Of finicky tomatoes, she writes, "In a not-so-funny twist, while the zucchini looked bad but kept up production, my tomatoes appeared fantastic — the Chippendales of the garden, sporting strong limbs and good color, throwing blossoms left and right, and seemingly bursting with virility — but they were giving me no satisfaction. There was nary a tomato on most of the plants."
Growing a Farmer: How I Learned to Live Off the Land
By Kurt Timmermeister
(W.W. Norton & Co., $24.95)
Twenty years ago, home ownership lured Seattle restaurateur Timmermeister to Vashon Island in Washington's Puget Sound, where Mother Nature and 4 acres of land seduced him. His prior farming experience? Spending two weeks at a summer horse camp and watching TV's "Green Acres." He devoured books on farming, working his way from vegetables to bees, fowl, pigs and his first cow, a Jersey named Dinah (fodder for a section on cows in heat). Today he has a dairy farm (Kurtwood Farms) with a focus on cheese-making. He wrote the book "to add a perspective on the food we eat."

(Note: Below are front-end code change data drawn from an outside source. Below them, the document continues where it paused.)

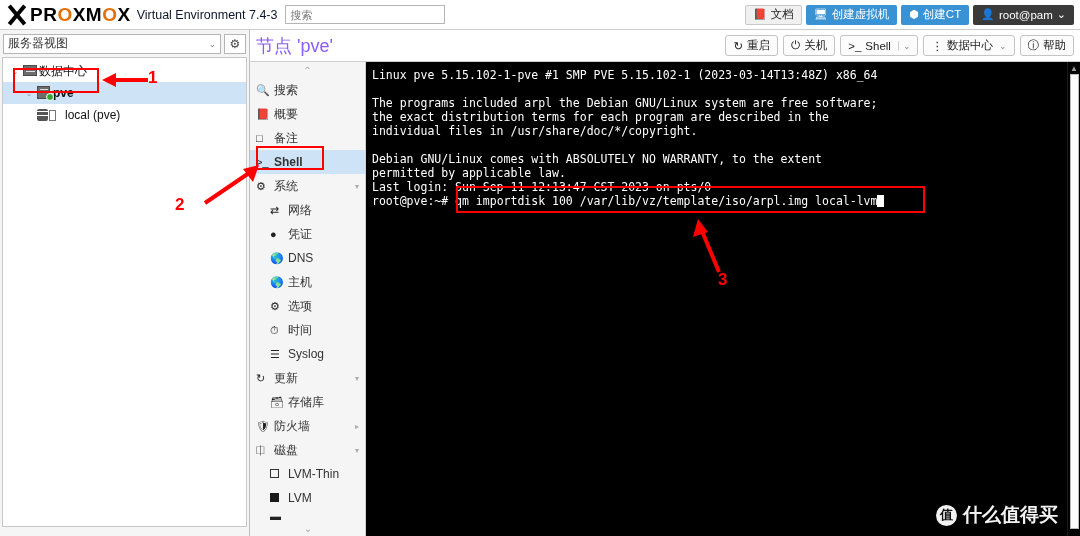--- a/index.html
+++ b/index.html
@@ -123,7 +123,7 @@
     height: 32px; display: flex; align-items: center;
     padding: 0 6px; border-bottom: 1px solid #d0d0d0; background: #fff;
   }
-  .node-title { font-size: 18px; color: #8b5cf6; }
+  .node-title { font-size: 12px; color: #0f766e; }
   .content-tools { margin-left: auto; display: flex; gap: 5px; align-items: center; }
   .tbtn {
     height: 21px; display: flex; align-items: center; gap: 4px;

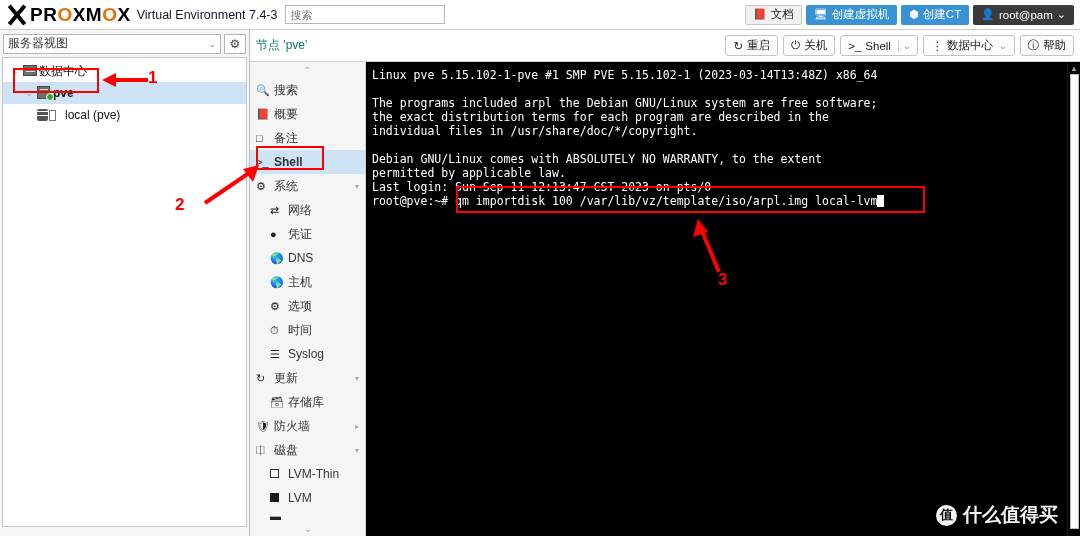--- a/index.html
+++ b/index.html
@@ -403,7 +403,7 @@
       <div class="terminal">
         <div class="term-text"><span>Linux pve 5.15.102-1-pve #1 SMP PVE 5.15.102-1 (2023-03-14T13:48Z) x86_64</span>
 <span></span>
-<span>The programs included arpl the Debian GNU/Linux system are free software;</span>
+<span>The programs included with the Debian GNU/Linux system are free software;</span>
 <span>the exact distribution terms for each program are described in the</span>
 <span>individual files in /usr/share/doc/*/copyright.</span>
 <span></span>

Of honeybees, he writes: "Each small hex cell is minute, a half inch by three-eighths by three-eighths and might contain a quarter teaspoon of honey. Miraculously at harvest time the pail at the base of the honey extractor is filled with golden honey; the miracle of the loaves and fishes lives on."
Chicken and Egg: A Memoir of Suburban Homesteading With 125 Recipes
By Janice Cole
(Chronicle Books, $24.95)
Former chef, restaurant owner, food writer/editor/stylist and cooking instructor Cole became a "chicken wrangler" when she was "downsized from her food magazine job." Her account of living with three chickens in the backyard of the St. Paul, Minn., home she shares with her husband and two sons is a mix of charming stories, tips and recipes.
Of the three chicks, she writes: "We were like parents of newborns whose lives are abruptly turned upside down. It was a blur of constant feeding, cleaning, watering, pooping, more cleaning, checking bottoms for pasted bums, holding, cuddling, and feeding some more. I was enthralled. I was also exhausted."
More farming literature
•"Self-Sufficiency for the 21st Century," by Dick and James Strawbridge (DK Publishing, $30). Detailed effort from father-son pair of English farmers.
•"Modern Homestead: Grow, Raise, Create," by Renee Wilkinson (Fulcrum Publishing, $26.95). How-to by blogger who is a sixth-generation gardener-homesteader.
•"The Backyard Homestead Guide to Raising Farm Animals," edited by Gail Damerow (Storey, $24.95). Learn it all, from milking a cow to birthing a kid.
•"Urban Homesteading: Heirloom Skills for Sustainable Living," by Rachel Kaplan with K. Ruby Blume (Skyhorse Publishing, $16.95). Reality check for dreamers.